Vivek Subbiah, an oncologist at the Clinical Center for Targeted Therapy at the University of Texas MD Anderson Cancer Center in Houston, says the data collected in Project:EveryChild creates new opportunities. “If [we find that] there’s a pattern, for example, an abnormal molecular pathway common to a particular type of brain tumor,” he says, “then we can be more proactive [by] screening patients for those mutations.”

The U.S. Research to Accelerate Cures and Equity (RACE) for Children Act, which goes into effect in August 2020, aims to change this scenario. The law mandates that drug companies investigating new drugs for treating adults with cancer must also test those same drugs in younger patients if the cancers share certain molecular targets.

RACE closes a gap in the 2003 Pediatric Research Equity Act, which required pharmaceutical and biotech companies to test certain drugs and biological products in children, but exempted cancer drugs from that mandate. “Pediatric oncology has been an afterthought in drug development,” says Vivek Subbiah, an oncologist at the University of Texas MD Anderson Cancer Center in Houston, who treats both children and adults.

Currently, most children with cancer are treated with chemotherapy. RACE is expected to bring more targeted therapies into pediatric oncology, says Rajen Mody, a pediatric oncologist who oversees early-phase pediatric clinical trials at the University of Michigan Rogel Cancer Center in Ann Arbor. These drugs work by targeting a tumor’s specific genetic mutations and certain molecular pathways that help the tumor grow, and they have fewer side effects than chemotherapy.

The targeted therapy Xalkori (crizotinib) was approved by the FDA in 2016 for adults with non-small cell lung cancer that has an ALK or ROS1 mutation. ALK mutations are also found in anaplastic large cell lymphoma, which accounts for 15% of childhood lymphomas. In 2009, the drug began to be studied in pediatric patients, but it has not yet been approved by the FDA for treatment in children. RACE aims to speed up this process.

To enforce mandates in the RACE legislation, the FDA has developed a list of more than 200 high-priority molecular targets that researchers have already found in pediatric cancers.
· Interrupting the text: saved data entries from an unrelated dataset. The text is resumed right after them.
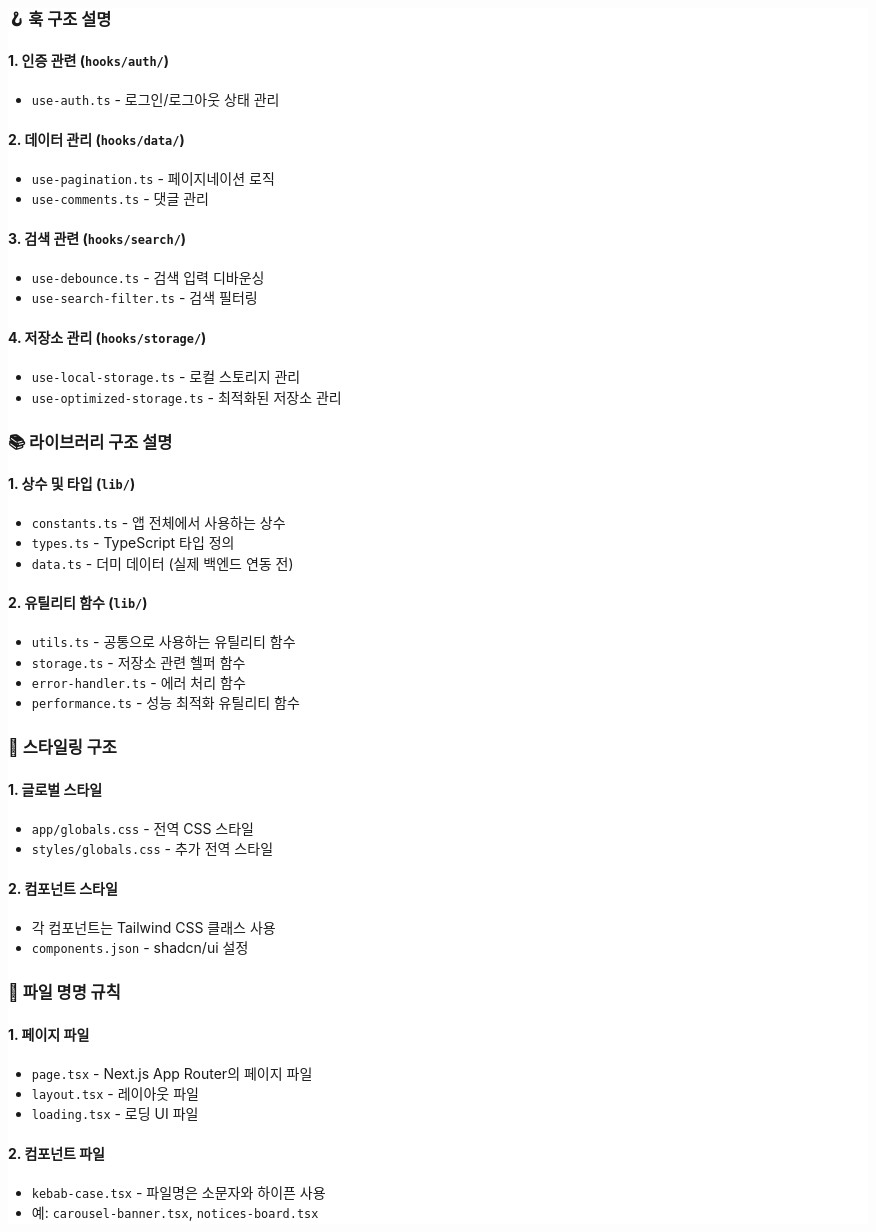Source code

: ### 🪝 **훅 구조 설명**

#### **1. 인증 관련 (`hooks/auth/`)**
- `use-auth.ts` - 로그인/로그아웃 상태 관리

#### **2. 데이터 관리 (`hooks/data/`)**
- `use-pagination.ts` - 페이지네이션 로직
- `use-comments.ts` - 댓글 관리

#### **3. 검색 관련 (`hooks/search/`)**
- `use-debounce.ts` - 검색 입력 디바운싱
- `use-search-filter.ts` - 검색 필터링

#### **4. 저장소 관리 (`hooks/storage/`)**
- `use-local-storage.ts` - 로컬 스토리지 관리
- `use-optimized-storage.ts` - 최적화된 저장소 관리

### 📚 **라이브러리 구조 설명**

#### **1. 상수 및 타입 (`lib/`)**
- `constants.ts` - 앱 전체에서 사용하는 상수
- `types.ts` - TypeScript 타입 정의
- `data.ts` - 더미 데이터 (실제 백엔드 연동 전)

#### **2. 유틸리티 함수 (`lib/`)**
- `utils.ts` - 공통으로 사용하는 유틸리티 함수
- `storage.ts` - 저장소 관련 헬퍼 함수
- `error-handler.ts` - 에러 처리 함수
- `performance.ts` - 성능 최적화 유틸리티 함수

### 🎨 **스타일링 구조**

#### **1. 글로벌 스타일**
- `app/globals.css` - 전역 CSS 스타일
- `styles/globals.css` - 추가 전역 스타일

#### **2. 컴포넌트 스타일**
- 각 컴포넌트는 Tailwind CSS 클래스 사용
- `components.json` - shadcn/ui 설정

### 🔄 **파일 명명 규칙**

#### **1. 페이지 파일**
- `page.tsx` - Next.js App Router의 페이지 파일
- `layout.tsx` - 레이아웃 파일
- `loading.tsx` - 로딩 UI 파일

#### **2. 컴포넌트 파일**
- `kebab-case.tsx` - 파일명은 소문자와 하이픈 사용
- 예: `carousel-banner.tsx`, `notices-board.tsx`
If a therapy targeted at one of these molecules is being studied in adults, RACE specifies that clinical trials must be started in kids, too, says Mody, who serves on the FDA advisory committee that developed the high-priority list.

Subbiah says he is already seeing age thresholds being lowered for participation in industry-funded clinical trials. “This act may open up doors for pediatric patients,” he says.